[Work task 1]
Answer these questions about the M&T transcript:
(a) What did the earnings call say M&T is choosing not to do when a transaction doesn't meet underwriting standards?
(b) In which space does René Jones say the volume is really high?
(c) According to the later analyst question, what are corporates doing that is bringing deposits down?
[Work task 2] Resume the M&T transcript after its final question.

[Selected text]
And the other area we're always thinking about is the risk that you're putting on the balance sheet as well. are sitting in the front row here. You mentioned on the earnings call that M&T is choosing not to chase growth if a transaction doesn't meet underwriting standards. And I think Rene, the question for you is, as you see competition intensifying -- why are you seeing competition intensifying? Do you think it's because everyone is freeing up capital and trying to deploy that capital? Or are there other factors that are driving competition higher?

René Jones

Executives
#26

Well, I mean, the market is much more dynamic. we just think of the private credit space and the volume is really high. So there's just more people in the market. I wouldn't characterize particularly on the asset side, as like frothy or anything like that. On the deposit side, I think you're seeing more competition, but that just makes sense as well. I talked about the cycle, there's more leverage out there in the system, the more leverage you have, the more funding you need. We're just at that part of the cycle where the real value of deposits is super high, right?

Unknown Analyst

Analysts
#27

As we think about deposit competition overall, the value of deposits is high. I guess deposits are coming down as corporates are spending down part of it. You also have value of the curve is higher, you could get rate hikes in the future. And even if we don't, I guess, as a bank, you do have to prepare for that -- so is -- I guess when you put everything together, what are you seeing on the deposit competition side and what are you doing to get ahead of it?

Excerpts from a dataset:
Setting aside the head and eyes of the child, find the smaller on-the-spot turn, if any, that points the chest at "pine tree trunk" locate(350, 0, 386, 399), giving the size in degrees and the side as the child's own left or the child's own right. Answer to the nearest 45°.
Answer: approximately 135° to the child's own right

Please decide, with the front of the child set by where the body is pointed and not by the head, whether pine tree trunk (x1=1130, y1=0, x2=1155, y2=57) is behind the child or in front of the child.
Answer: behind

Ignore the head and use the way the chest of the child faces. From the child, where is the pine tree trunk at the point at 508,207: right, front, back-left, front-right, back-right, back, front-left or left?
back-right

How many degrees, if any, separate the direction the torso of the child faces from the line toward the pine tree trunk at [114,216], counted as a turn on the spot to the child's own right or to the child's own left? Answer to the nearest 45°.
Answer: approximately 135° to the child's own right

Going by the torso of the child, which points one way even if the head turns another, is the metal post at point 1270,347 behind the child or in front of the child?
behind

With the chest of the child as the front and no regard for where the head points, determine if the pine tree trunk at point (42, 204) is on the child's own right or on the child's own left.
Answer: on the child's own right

[Expected output 1]
(a) Chase growth.
(b) The private credit space.
(c) Spending down part of them.

[Expected output 2]
René Jones

Executives
#28

Yes. I think -- I mean, for a long-term measure for us, it's like are you net growing more checking accounts, right? And forget about what the balances are in them, are they -- as long as they're quality counts that people are actively using. But I think that I say like -- I do it this way. But if you look at internally, the way that our structure works, we have these 13 states that we bank in, they provide the depositories. If we're doing middle market lending or commercial real estate, that funding source is the source, and then we also have a lot more deposits than we have loans. And so we're in these national businesses like RV and indirect auto and so forth. And what we tend to do is we think as you get further away from home. So as you get into things like 14 to 15 states, you're really actually pricing those things based on wholesale funding. right? So you're thinking about that. And that really comes to bear when there's a really tight space in liquidity, you will see us go 100% to wholesale funding on auto loans on anything that's out of state or that's national. and that's because the market allows us to bear it. So you might actually see in that period of time, like on a relative basis, deposits actually going down. But it's not -- economically, we've actually considered that already.

Unknown Analyst

Analysts
#29

So a funding perspective, you were saying it's just the same.

René Jones

Executives
#30

So the balance is going up or down over a long period of time, don't matter as much as, are you growing your customer base? Do you have more customers that are providing the inventory?

Unknown Analyst

Analysts
#31

So as you think of -- okay, so when we're talking about a 13 states, you've mentioned that there's a lot of advantages that you see of increasing density within existing markets. So can you talk a little bit about that? And why is it on the existing markets? I know when you go to a new state, initially, you're probably paying wholesale funding. But I guess over the longer run, does that still make things.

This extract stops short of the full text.